Jalur sepeda kini masif disediakan di Jakarta. Ada yang dibatasi beton, ”stick cone”, atau dicat hijau dan garis putih. Rata-rata jalur itu sepi pesepeda, tetapi kerap diserobot kendaraan lain atau menjadi tempat parkir.
Oleh
ZULIAN FATHA NURIZAL
·3 menit baca
JAKARTA, KOMPAS — Target pembangunan jalur sepeda di DKI jakarta pada 2030 sepanjang 500 kilometer terus dikerjakan. Saat ini, beberapa kondisi jalur tidak tidak terawat dan fasilitas parkir masih minim. Anggapan masyarakat bahwa sepeda bukanlah alat transportasi masih belum berubah.
Kondisi jalur sepeda di Jalan Sudirman-Thamrin terlihat lengang pada Rabu (11/10/202) siang. Terlihat beberapa kali pengendara sepeda motor menerobos memasuki jalur sepeda. Jalur khusus dibatasi beton bergaris hitam kuning itu di beberapa titik terlihat tambalan aspal menutupi lubang jalan, warna aspal yang hitam kontras warna penanda jalur sepeda berwarna hijau.

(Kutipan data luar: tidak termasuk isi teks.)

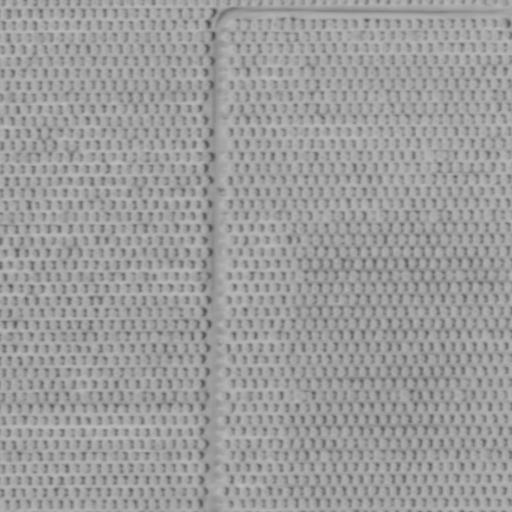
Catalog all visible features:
road: (205, 115)
crop: (256, 256)
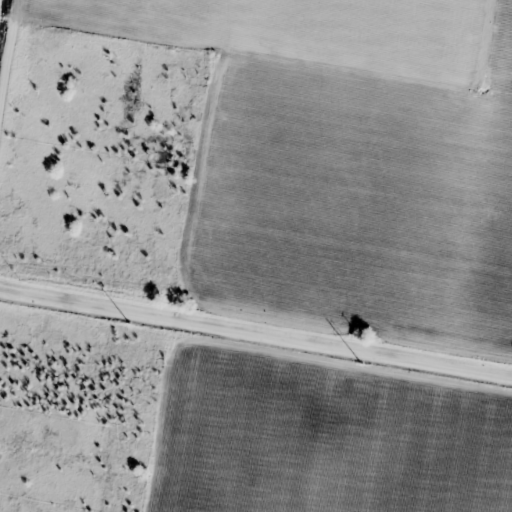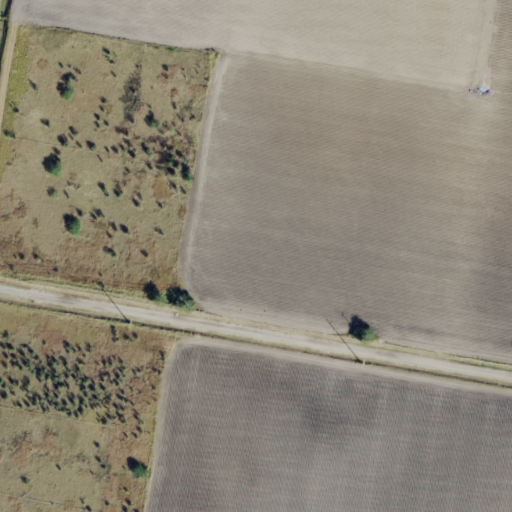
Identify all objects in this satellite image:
road: (12, 292)
road: (268, 336)
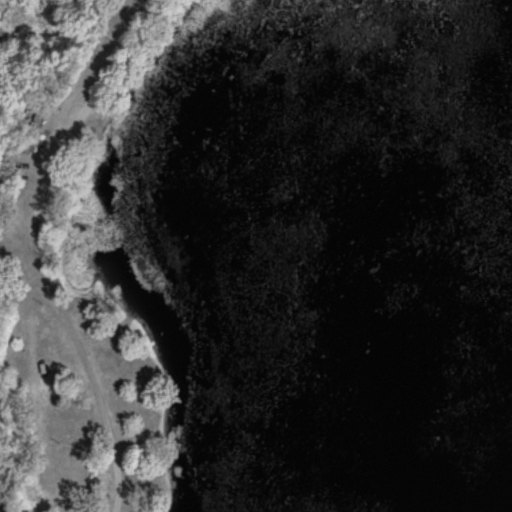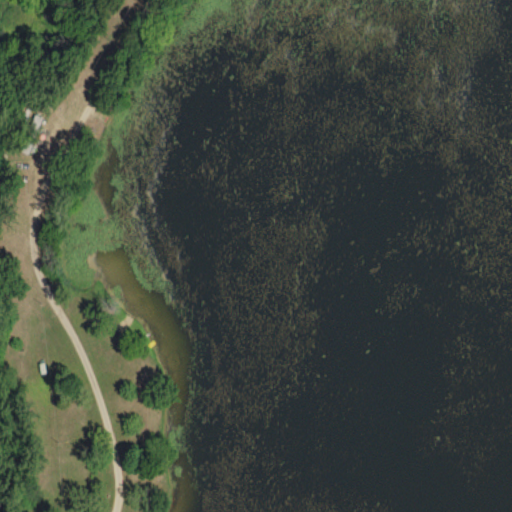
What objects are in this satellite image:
building: (25, 136)
road: (34, 249)
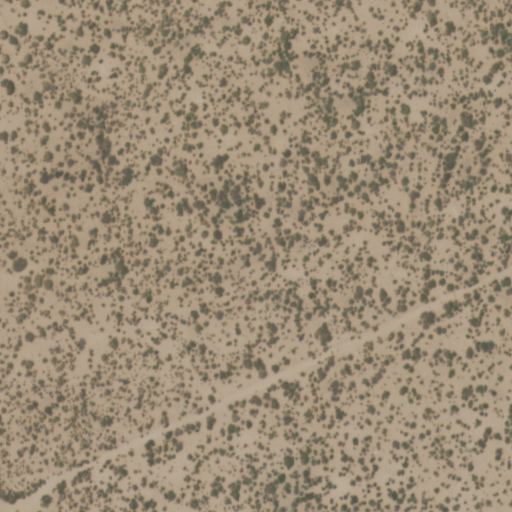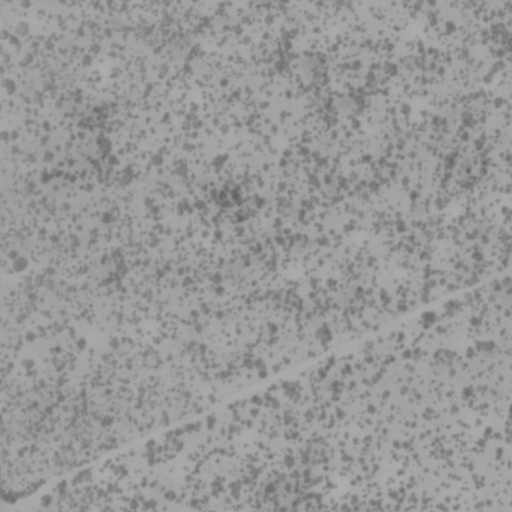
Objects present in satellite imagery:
road: (258, 383)
road: (5, 505)
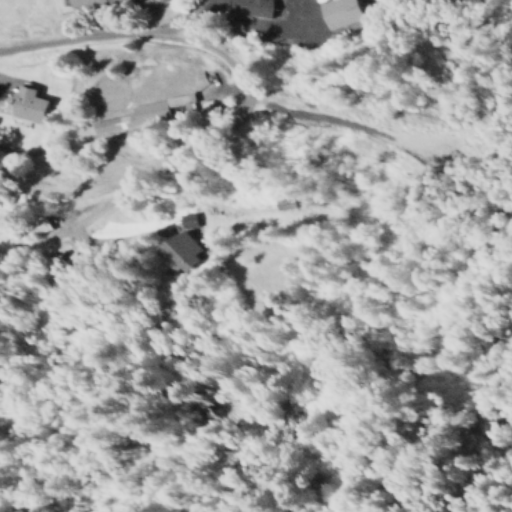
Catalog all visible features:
building: (247, 8)
building: (338, 14)
road: (134, 37)
building: (23, 105)
building: (143, 115)
road: (134, 180)
building: (181, 252)
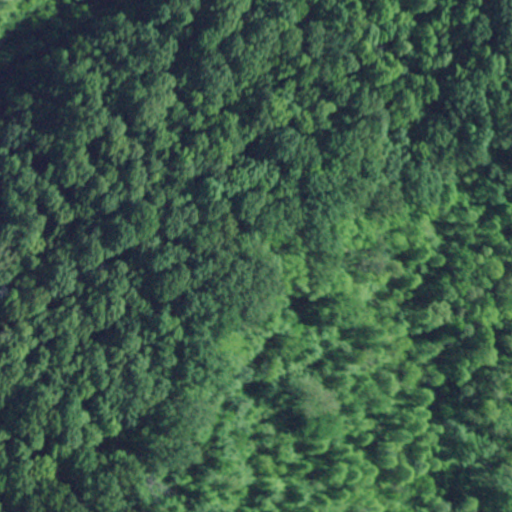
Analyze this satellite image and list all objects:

Namun, tidak semua jalur sepeda dibatasi dengan beton. Di jalur sepeda ruas arah Blok M arah Rumah Sakit Fatmawati hanya garis putih saja sehingga pengendara kendaraan lain bisa bebas menggunakannya. Jalur terganggu dengan tutup drainase yang membuat jalan tidak rata.
Di sana juga terdapat fasilitas parkir sepeda yang masih terawat dengan baik. Kondisi besi penyangga sepeda masih mulus tidak berkarat. Dari pantauan selama satu jam tidak ada yang memarkirkan sepedanya di tempat parkir ini.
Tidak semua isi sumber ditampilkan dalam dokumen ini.